Diejenige von Mohammedia in der Avenue des Forces Armées Royales, die niemals leer ist, hat folgende Öffnungszeiten: 8:30 bis 15:00 Uhr. Auch für jede zu erledigende Formalität (Führerschein, Fahrzeugschein usw.) muss man mit einer langen Wartezeit rechnen, bevor die Anträge bearbeitet werden. Letzten Mittwoch betrug die Wartezeit, um einen Antrag auf Erneuerung des Führerscheins einzureichen, im besten Fall etwa eineinhalb Stunden. Danach bekam der Bürger zu hören, er solle am nächsten Montag für das Foto wiederkommen, da eine technische Panne der Grund für die Programmänderung sei. Denken Sie nur! Man hat nur das Ministerium für Ausrüstung und Verkehr als einzige Sorge. Um diesen auferlegten Schritt durchzuführen, sollte man am besten zwei oder sogar drei Tage Urlaub beantragen. Zudem besitzt die Minenbehörde und das Zulassungszentrum der Regionaldirektion für Ausrüstung und Verkehr von Mohammedia insgesamt nur einen einzigen Fotoapparat für eine ganze Welt von Antragstellern. Das ist eine beschämende und unzulässige Fehlfunktion für ein Ministerium, dessen Einnahmen in steuerlicher und finanzieller Hinsicht zu den wichtigsten gehören. Kurz gesagt, beim Verlassen bekommt man im Austausch den vorläufigen weißen Karton, der 60 Tage gültig ist und der, seien Sie sicher, für eine zweite oder sogar dritte Periode verlängert wird, bevor man das Sesam-öffne-dich in etwa sechs Monaten erhält, wenn man sehr optimistisch ist.
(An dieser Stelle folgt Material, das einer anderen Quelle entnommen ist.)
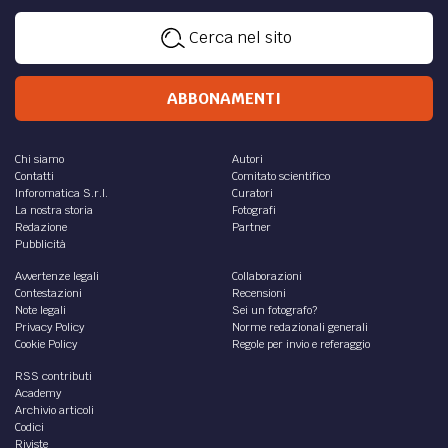
Cerca nel sito
ABBONAMENTI
Chi siamo
Autori
Contatti
Comitato scientifico
Inforomatica S.r.l.
Curatori
La nostra storia
Fotografi
Redazione
Partner
Pubblicità
Avvertenze legali
Collaborazioni
Contestazioni
Recensioni
Note legali
Sei un fotografo?
Privacy Policy
Norme redazionali generali
Cookie Policy
Regole per invio e referaggio
RSS contributi
Academy
Archivio articoli
Codici
Riviste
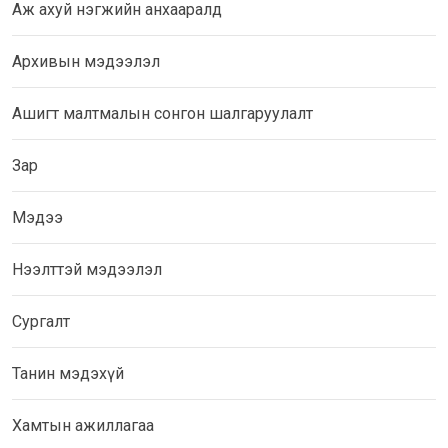
Аж ахуй нэгжийн анхааралд
Архивын мэдээлэл
Ашигт малтмалын сонгон шалгаруулалт
Зар
Мэдээ
Нээлттэй мэдээлэл
Сургалт
Танин мэдэхүй
Хамтын ажиллагаа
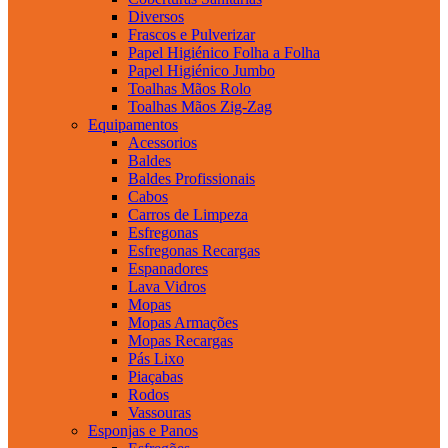
Diversos
Frascos e Pulverizar
Papel Higiénico Folha a Folha
Papel Higiénico Jumbo
Toalhas Mãos Rolo
Toalhas Mãos Zig-Zag
Equipamentos
Acessorios
Baldes
Baldes Profissionais
Cabos
Carros de Limpeza
Esfregonas
Esfregonas Recargas
Espanadores
Lava Vidros
Mopas
Mopas Armações
Mopas Recargas
Pás Lixo
Piaçabas
Rodos
Vassouras
Esponjas e Panos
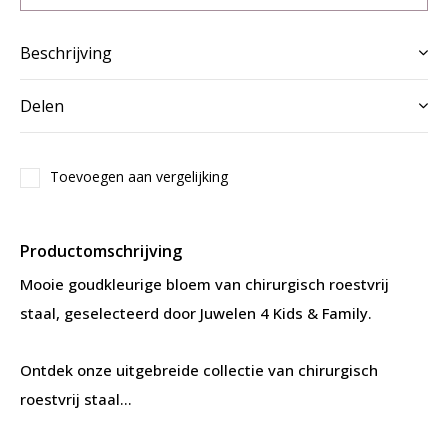
Beschrijving
Delen
Toevoegen aan vergelijking
Productomschrijving
Mooie goudkleurige bloem van chirurgisch roestvrij
staal, geselecteerd door Juwelen 4 Kids & Family.
Ontdek onze uitgebreide collectie van chirurgisch
roestvrij staal...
Selbst wenn man die Kritik nur auf die administrative Sphäre beschränkt, wäre man versucht, sich über diesen Mangel an Strenge zu wundern, der einer wahren Beleidigung des marokkanischen Bürgers gleichkommt. Das Ministerium für Ausrüstung und Verkehr hat den Marokkanern ein Kopieren-und-Einfügen der Straßenverkehrsordnung auferlegt, das modernste, wo es einen Punktesystem-Führerschein für eine Aktualisierung der Straßenkontrolle eingeführt hat, ohne die notwendigen Strukturen dafür zu schaffen. Man könnte genauso gut die Schweizer Straßenverkehrsordnung in der Kalahari anwenden. Zudem hat der marokkanische Bürger nie darum gebeten, den Führerschein zu wechseln. Es wird ihn kosten, ihn einzutauschen, etwa sechshundert Dirham zwischen den verschiedenen Steuern (2 Einzahlungsscheine an verschiedenen Orten), medizinischen Untersuchungen, Papierkram, Fotos und allen anderen Mobilisierungen, die damit einhergehen. Wenn man das Fehlen einer echten Empfangsstruktur, die diese kleine marokkanische Revolution begleiten muss, und den Eifer, der diese „Regulierung der Situation“ begleitet, hinzurechnet, kann man in aller Ruhe explodieren, während das betreffende Ministerium mit einem halben Jahrhundert Verspätung auf unsere Kosten und ohne die geringste Rücksicht umstrukturiert wird. Sicher, nach einem kleinen Rundgang bei der Minenbehörde wird uns der Wunsch überkommen, ein patentierter Fußgänger zu werden. Man versteht daher, warum der scheidende Minister Karim Ghellab schnell einen neuen Job gefunden hat, das Rednerpult nämlich. Der Neue wird auf jeden Fall alle Hände voll zu tun haben. Was wird er für uns bereithalten?

Hoffen wir, dass er den so lukrativen Markt nicht ohne Ausschreibung wie sein Vorgänger vergibt.